• [Given problem]:
Can you convert every line of the data below into a numbered list, leaving out any blank lines?

• [Data shown]:
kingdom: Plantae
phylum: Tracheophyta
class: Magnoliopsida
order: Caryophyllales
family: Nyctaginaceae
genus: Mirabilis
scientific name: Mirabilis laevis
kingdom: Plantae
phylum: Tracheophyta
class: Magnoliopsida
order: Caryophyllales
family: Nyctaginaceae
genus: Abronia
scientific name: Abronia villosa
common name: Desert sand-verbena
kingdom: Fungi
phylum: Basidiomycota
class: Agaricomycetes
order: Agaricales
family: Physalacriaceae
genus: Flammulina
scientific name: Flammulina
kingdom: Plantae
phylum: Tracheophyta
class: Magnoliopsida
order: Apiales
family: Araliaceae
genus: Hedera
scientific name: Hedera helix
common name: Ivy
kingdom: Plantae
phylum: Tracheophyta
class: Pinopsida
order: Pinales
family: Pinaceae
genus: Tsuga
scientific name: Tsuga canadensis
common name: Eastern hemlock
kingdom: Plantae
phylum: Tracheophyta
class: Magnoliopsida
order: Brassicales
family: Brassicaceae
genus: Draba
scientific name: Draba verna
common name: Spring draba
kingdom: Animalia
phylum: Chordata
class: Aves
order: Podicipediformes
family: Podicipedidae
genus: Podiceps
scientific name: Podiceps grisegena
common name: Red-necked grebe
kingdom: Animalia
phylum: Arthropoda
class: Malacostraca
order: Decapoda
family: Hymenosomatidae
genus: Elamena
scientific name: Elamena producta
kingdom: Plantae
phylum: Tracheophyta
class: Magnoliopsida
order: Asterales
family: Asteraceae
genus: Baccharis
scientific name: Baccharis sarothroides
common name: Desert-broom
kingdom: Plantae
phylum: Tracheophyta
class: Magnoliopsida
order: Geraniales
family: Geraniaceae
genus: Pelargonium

• [Result]:
1. kingdom: Plantae
2. phylum: Tracheophyta
3. class: Magnoliopsida
4. order: Caryophyllales
5. family: Nyctaginaceae
6. genus: Mirabilis
7. scientific name: Mirabilis laevis
8. kingdom: Plantae
9. phylum: Tracheophyta
10. class: Magnoliopsida
11. order: Caryophyllales
12. family: Nyctaginaceae
13. genus: Abronia
14. scientific name: Abronia villosa
15. common name: Desert sand-verbena
16. kingdom: Fungi
17. phylum: Basidiomycota
18. class: Agaricomycetes
19. order: Agaricales
20. family: Physalacriaceae
21. genus: Flammulina
22. scientific name: Flammulina
23. kingdom: Plantae
24. phylum: Tracheophyta
25. class: Magnoliopsida
26. order: Apiales
27. family: Araliaceae
28. genus: Hedera
29. scientific name: Hedera helix
30. common name: Ivy
31. kingdom: Plantae
32. phylum: Tracheophyta
33. class: Pinopsida
34. order: Pinales
35. family: Pinaceae
36. genus: Tsuga
37. scientific name: Tsuga canadensis
38. common name: Eastern hemlock
39. kingdom: Plantae
40. phylum: Tracheophyta
41. class: Magnoliopsida
42. order: Brassicales
43. family: Brassicaceae
44. genus: Draba
45. scientific name: Draba verna
46. common name: Spring draba
47. kingdom: Animalia
48. phylum: Chordata
49. class: Aves
50. order: Podicipediformes
51. family: Podicipedidae
52. genus: Podiceps
53. scientific name: Podiceps grisegena
54. common name: Red-necked grebe
55. kingdom: Animalia
56. phylum: Arthropoda
57. class: Malacostraca
58. order: Decapoda
59. family: Hymenosomatidae
60. genus: Elamena
61. scientific name: Elamena producta
62. kingdom: Plantae
63. phylum: Tracheophyta
64. class: Magnoliopsida
65. order: Asterales
66. family: Asteraceae
67. genus: Baccharis
68. scientific name: Baccharis sarothroides
69. common name: Desert-broom
70. kingdom: Plantae
71. phylum: Tracheophyta
72. class: Magnoliopsida
73. order: Geraniales
74. family: Geraniaceae
75. genus: Pelargonium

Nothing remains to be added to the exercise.